Они заказали две порции телятины, которых никак не могли дождаться. Было заметно, что Жильбер теряет терпение. Он зябко повел плечами и спросил:
— Ты не чувствуешь сквозняк?
— Нет, — отозвался Жан-Марк.
— Наверно, окно за нами плохо закрыто. Нет, так сидеть невозможно!
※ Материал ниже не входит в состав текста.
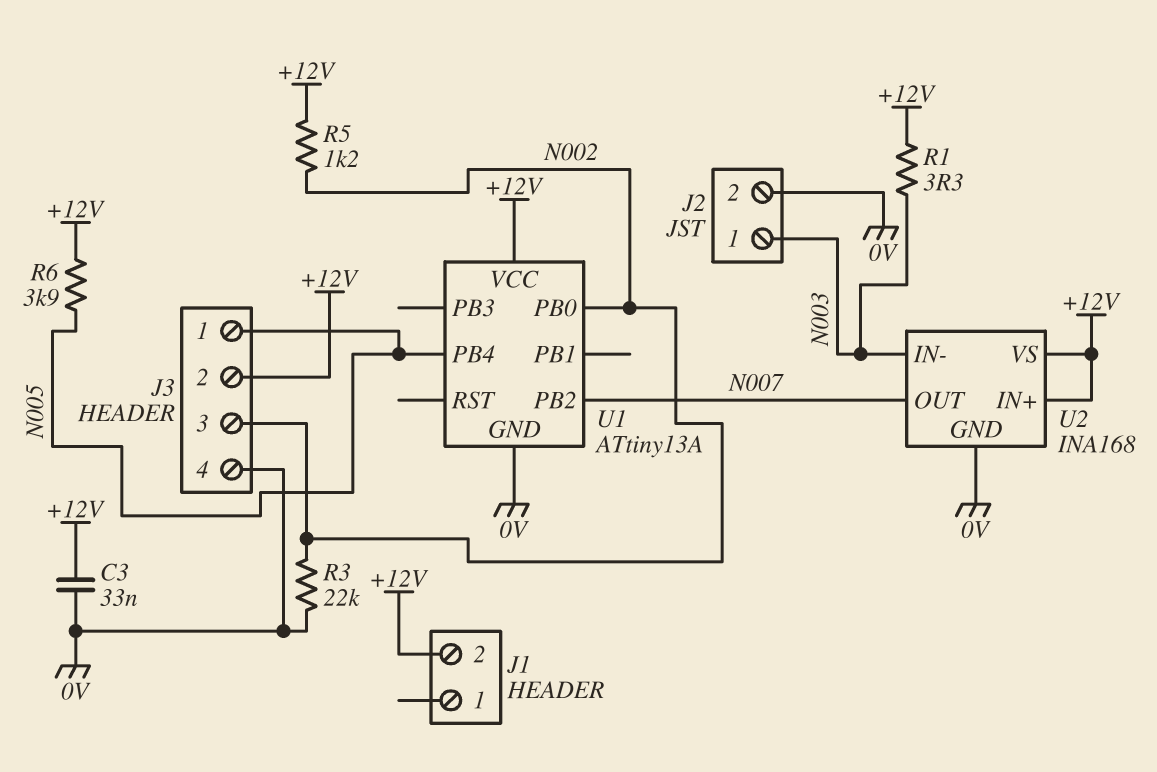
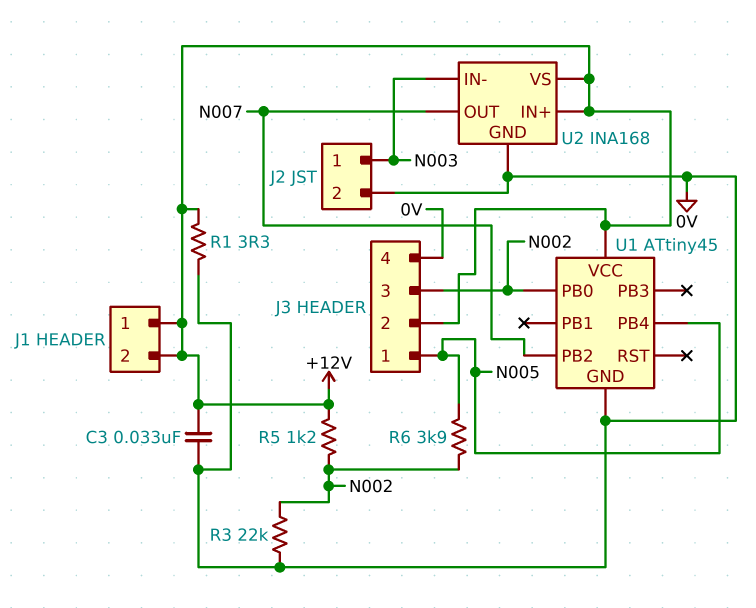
J1 pin 1: none -> +12V
R1: 3.3 (+12V, N003) -> 3.3 (+12V, 0V)
R6: 3.9k (+12V, N005) -> 3.9k (N002, N005)
U1: ATtiny13A -> ATtiny45

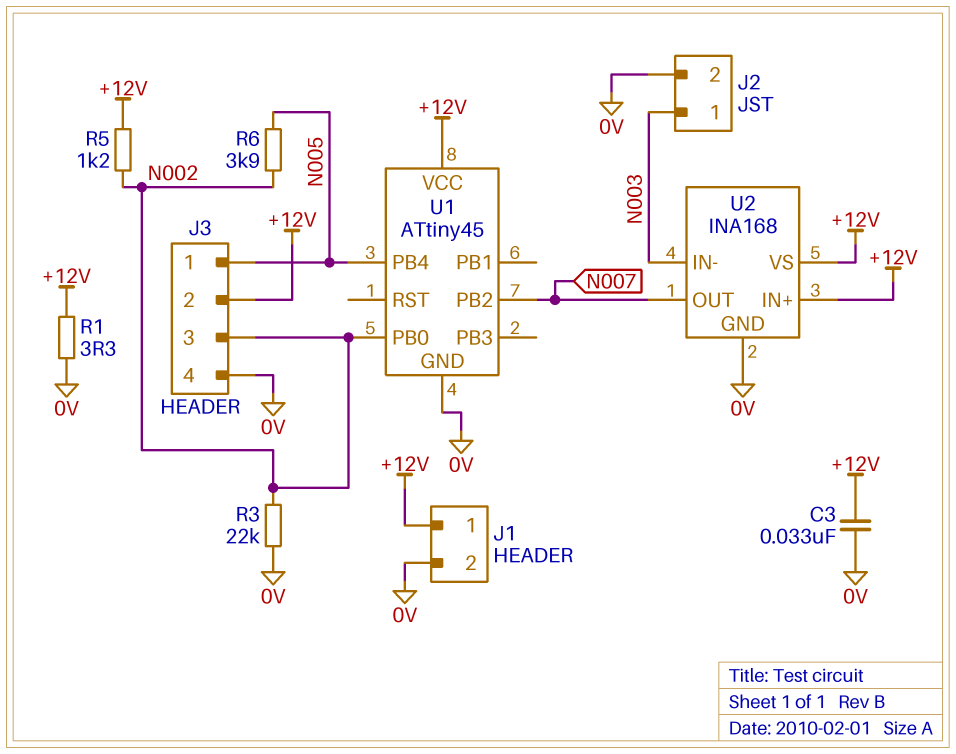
J1 pin 2: +12V -> 0V

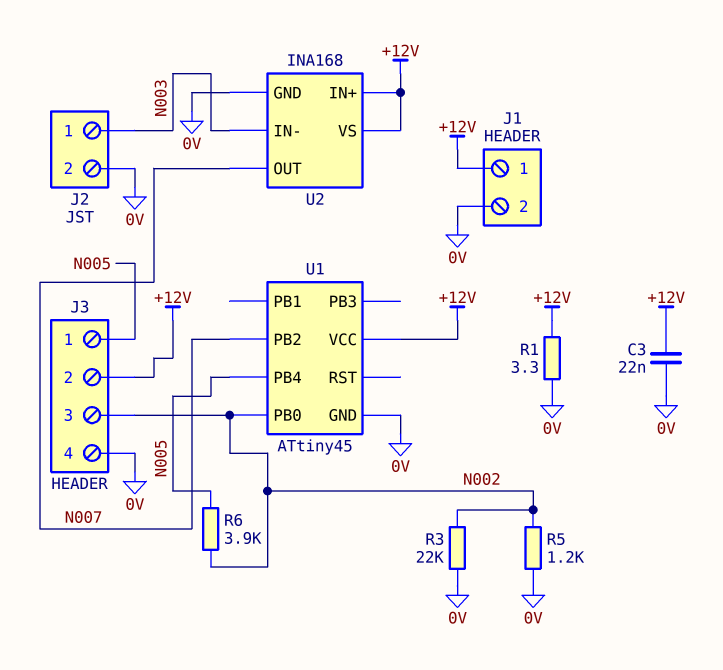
C3: 33nF (+12V, 0V) -> 22nF (+12V, 0V)
R5: 1.2k (+12V, N002) -> 1.2k (0V, N002)

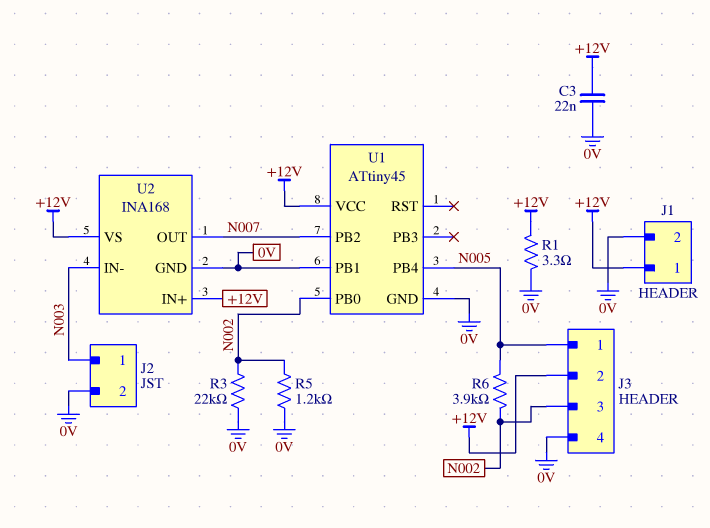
U1 pin PB1: none -> 0V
— Хочешь, давай пересядем.
— Если ты не возражаешь…
Как только на другом конце зала освободился столик, они перебрались туда. Но там, рядом с ними, громко разговаривали посетители, а через открывающуюся на кухню дверь время от времени доносился резкий запах подливки. Жильбер сидел, нахмурившись. Жан-Марк догадывался, что находиться в подобном месте было для него пыткой. Он с тревогой заметил, как изменилось его настроение. Жильбер был таким тонким и деликатным, он желал, чтобы все вокруг него было совершенным, и, не находя этого совершенства, страдал больше других.
— Мне жаль, что тебе здесь не нравится, — сказал Жан-Марк, — надо было пойти в другое место.
— Да нет, почему же? — с вымученной улыбкой возразил Жильбер. — Конечно, эти люди за соседним столом просто невыносимы, но ведь, в конце концов, можно их и не слушать.
Наконец официант принес телятину. Жан-Марк и Жильбер лишь слегка притронулись к ней и, не сговариваясь, поморщились.
— Посмотри на это, — прошептал Жильбер и указал Жан-Марку на стоявшую посреди стола керамическую горчичницу. В крышку была вставлена деревянная ложечка. Ложечка выдавила часть содержимого, и горчица вываливалась из баночки густыми зеленовато-желтыми подтеками.
— Ты когда-нибудь видел что-либо противнее, чем это? — спросил Жильбер. — Когда я был маленьким, то не мог без содрогания смотреть на горчицу с засохшими корками. Меня сразу же мутило. Даже теперь я никогда ее не ем. А ты?
Жан-Марку вспомнилась Валери, любившая полакомиться хлебом с горчицей, «как простые люди», по ее собственному выражению.
— Нет, я тоже ее не ем, — ответил Жан-Марк.
Официант сменил тарелки и подал фруктовый салат, который они заказали на десерт.
— Жаль, что я не был с тобой знаком, когда тебе было лет шесть или восемь, — задумчиво произнес Жан-Марк.
— Со мной тогда было неинтересно. Я только что потерял мать и не знал, на кого опереться…
Со стороны соседнего столика послышался сальный смех. От возмущения у Жан-Марка свело челюсти, но снисходительный взгляд Жильбера обезоружил его. Он словно прочел в его глазах: «Да оставь ты их! Бог с ними, они — другие. Их мир и наш с тобой мир никогда не соприкоснутся». Потом Жильбер зевнул, закрыв рот рукой.
— Ты, наверно, очень устал. Хочешь, пойдем? — предложил Жан-Марк.
— Нет-нет, ничего, — запротестовал Жильбер, но голос у него стал вялым, глаза затуманились.
Усталость мгновенно охватила его. Так устают маленькие дети: вот они еще совсем бодрые, а через минуту их уже сморила ночь.
Жан-Марк проводил Жильбера домой. В квартире было пусто и тихо. Как только юноша оказался в знакомой обстановке, он заметно оживился и стал уговаривать Жан-Марка не уходить, не выпив с ним на прощание последний стаканчик. Они пошли в гостиную, взяли там виски, а водой и льдом запаслись на кухне. Потом с полными руками они сделали обратный марш-бросок и уселись в кресла. В комнате было жарко, Жильбер стащил с себя галстук и расстегнул ворот рубашки. Стоявшая на низком столике небольшая настольная лампа выхватывала из полумрака полки с книгами. Жан-Марк смотрел на Жильбера с восхищением и тревогой. Он был поражен фантастическим очарованием его лица, как мог бы быть поражен произведением искусства, которое принадлежит лишь ему одному. Случайно или нет Жильбер снял галстук и принял эту непринужденную позу?
Молчание и неподвижность были частью их общей игры. Они сидели лицом к лицу, и им не обязательно было говорить, чтобы понять друг друга. Поток времени соединял их в единое целое, совмещал биение их сердец.